What is required
Every line below that holds the string "pixels" must be copied.

(Document layout detection data)
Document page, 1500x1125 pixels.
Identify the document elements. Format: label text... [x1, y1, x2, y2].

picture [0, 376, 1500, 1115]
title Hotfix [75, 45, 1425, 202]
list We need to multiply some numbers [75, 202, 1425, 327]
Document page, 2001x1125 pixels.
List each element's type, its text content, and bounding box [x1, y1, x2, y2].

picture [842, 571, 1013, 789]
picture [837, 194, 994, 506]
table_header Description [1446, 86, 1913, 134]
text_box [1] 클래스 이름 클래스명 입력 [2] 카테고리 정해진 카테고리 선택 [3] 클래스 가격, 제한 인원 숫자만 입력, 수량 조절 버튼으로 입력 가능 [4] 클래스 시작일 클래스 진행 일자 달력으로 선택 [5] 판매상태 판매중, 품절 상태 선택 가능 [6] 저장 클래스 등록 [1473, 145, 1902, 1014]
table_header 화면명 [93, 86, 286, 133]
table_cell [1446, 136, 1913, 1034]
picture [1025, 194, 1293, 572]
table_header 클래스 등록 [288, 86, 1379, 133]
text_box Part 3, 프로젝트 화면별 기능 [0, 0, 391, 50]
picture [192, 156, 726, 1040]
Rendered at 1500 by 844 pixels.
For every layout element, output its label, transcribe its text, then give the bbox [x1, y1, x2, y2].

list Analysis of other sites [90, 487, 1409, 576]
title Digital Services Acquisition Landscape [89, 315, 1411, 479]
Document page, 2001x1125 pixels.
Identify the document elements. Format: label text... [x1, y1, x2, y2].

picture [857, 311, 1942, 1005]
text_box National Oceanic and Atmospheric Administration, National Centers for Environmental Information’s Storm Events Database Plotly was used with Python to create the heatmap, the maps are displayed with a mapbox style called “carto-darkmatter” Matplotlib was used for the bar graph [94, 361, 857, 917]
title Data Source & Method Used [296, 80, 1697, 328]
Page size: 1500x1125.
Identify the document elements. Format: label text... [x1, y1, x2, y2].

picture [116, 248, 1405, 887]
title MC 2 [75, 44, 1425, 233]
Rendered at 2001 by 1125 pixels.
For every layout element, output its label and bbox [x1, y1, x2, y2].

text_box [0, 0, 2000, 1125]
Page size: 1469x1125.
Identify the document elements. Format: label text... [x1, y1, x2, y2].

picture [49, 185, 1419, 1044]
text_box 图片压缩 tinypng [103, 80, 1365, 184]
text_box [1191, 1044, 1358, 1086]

Solution for this problem
Document page, 1500x1125 pixels.
Document page, 2001x1125 pixels.
Rendered at 1500 by 844 pixels.
Document page, 2001x1125 pixels.
Rendered at 2001 by 1125 pixels.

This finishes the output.